In questa sede il problema della paternità è irrilevante, così come lo è quello della effettiva esistenza della confraternita rosicruciana. Nella introduzione alla edizione italiana della Storia dei Rosacroce di Paul Arnold, Umberto Eco si diletta nello stilare una casistica degli atteggiamenti normalmente tenuti da parte di chi scrive un libro sui Rosacroce, identificandone ben cinque. 1) Chi crede fermamente che esistono, ma non essendo riuscito ad individuarli, pensa che si tratti di una metafora spirituale; 2) chi asserisce di averli conosciuti; 3) chi ne dimostra l’esistenza fisica; 4) chi, sapendo che non ci sono prove della loro esistenza, cerca di documentare la nascita della leggenda; 5) chi dimostra che le quattro categorie precedenti, col loro comportamento, violano le più elementari leggi della filologia. [1]

Per il nostro contributo è sufficiente constatare che le tre opere esistono e su di esse fondiamo il nostro commento. Prescinderemo perciò da ogni tipo di diatriba sull’attribuzione della paternità, da ogni illazione sulla fondazione, lo sviluppo e il vero o presunto valore di una eventuale confraternita e delle sue numerose, e spesso discutibili, filiazioni, che a distanza di quattrocento anni tuttora si autoproclamano sue eredi. Le posizioni intorno al rosicrucianesimo sono infatti le più disparate. Accanto a coloro che negano qualunque valore al fenomeno, del quale pur tuttavia si parla, coesistono posizioni come quella di Rudolf Steiner, che considera Christian Rosencreutz una individualità spirituale, apparecchiata nei mondi sottili, affinché si palesasse al limitare di un’epoca, che stava per scivolare nel più buio materialismo, onde aiutarla a non perdere il contatto con i misteri dell’antichità.

Le tre opere esistono e tanto ci basta.

La Fama (1614), la Confessio (1615) e le Nozze Chimiche (1616) descrivono e sviluppano l’iter iniziatico di Christian Rosencreutz. Le Nozze, nell’arco di sette giorni, che si estendono verosimilmente dal giovedì santo al mercoledì successivo, illustrano simbolicamente il cammino compiuto da Christian dal momento della difficile scelta del sentiero da percorrere, fino alla partecipazione alle nozze del Re e della Regina, ossia alla realizzazione della pietra filosofale. Le Nozze Chimiche sono la descrizione dell’Opus alchemico in sette sue fasi.
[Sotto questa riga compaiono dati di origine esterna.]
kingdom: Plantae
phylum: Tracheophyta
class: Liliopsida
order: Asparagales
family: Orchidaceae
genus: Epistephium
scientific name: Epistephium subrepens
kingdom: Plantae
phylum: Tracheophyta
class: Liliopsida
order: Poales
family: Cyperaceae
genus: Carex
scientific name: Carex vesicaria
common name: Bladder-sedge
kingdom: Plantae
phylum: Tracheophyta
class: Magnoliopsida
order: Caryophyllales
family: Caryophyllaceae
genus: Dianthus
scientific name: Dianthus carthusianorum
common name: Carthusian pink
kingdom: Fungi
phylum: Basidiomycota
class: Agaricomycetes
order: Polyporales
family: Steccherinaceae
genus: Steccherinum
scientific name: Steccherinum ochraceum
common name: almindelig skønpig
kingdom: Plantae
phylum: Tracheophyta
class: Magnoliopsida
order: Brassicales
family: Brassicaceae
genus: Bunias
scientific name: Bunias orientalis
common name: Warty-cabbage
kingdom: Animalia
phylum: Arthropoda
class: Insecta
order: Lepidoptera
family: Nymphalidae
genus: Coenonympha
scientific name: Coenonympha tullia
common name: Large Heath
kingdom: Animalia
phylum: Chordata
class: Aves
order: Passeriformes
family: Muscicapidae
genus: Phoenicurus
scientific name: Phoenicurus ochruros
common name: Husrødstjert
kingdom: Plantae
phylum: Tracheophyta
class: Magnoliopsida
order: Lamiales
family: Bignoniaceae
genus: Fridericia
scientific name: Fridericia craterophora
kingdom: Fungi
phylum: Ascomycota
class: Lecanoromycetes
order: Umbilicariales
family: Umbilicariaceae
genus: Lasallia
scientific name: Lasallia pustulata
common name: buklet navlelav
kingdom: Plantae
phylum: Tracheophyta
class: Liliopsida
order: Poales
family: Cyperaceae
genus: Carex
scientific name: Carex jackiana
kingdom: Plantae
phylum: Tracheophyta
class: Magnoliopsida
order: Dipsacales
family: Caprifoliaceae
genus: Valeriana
La rosa e la croce del nome condensano due archetipi esoterici, la cui spiegazione esula da questo spazio, ma che possono essere, pur brevemente, così identificati: la rosa sta per il cambiamento del colore bianco della materia filosofica al rosso, passando per il citrino, che prende il nome di Venere. (La quinta giornata delle Nozze è infatti dedicata alla visita alla Venere giacente su un letto ordinatissimo e circondato da tende).

La croce sta per il crogiuolo, ma soprattutto per i quattro elementi. La similitudine fra pietra filosofale e resurrezione è in uso in Alchimia. John Dee vi si diffonde nella Monade Jeroglyphica, opera il cui emblema suggella la lettera d’invito alle nozze che Christian riceve nella prima giornata. (Giovanni di Rupescissa e Arnaldo da Villanova usano l’immagine dell’innalzamento del figlio dell’uomo sulla croce per indicare la volatilizzazione della materia).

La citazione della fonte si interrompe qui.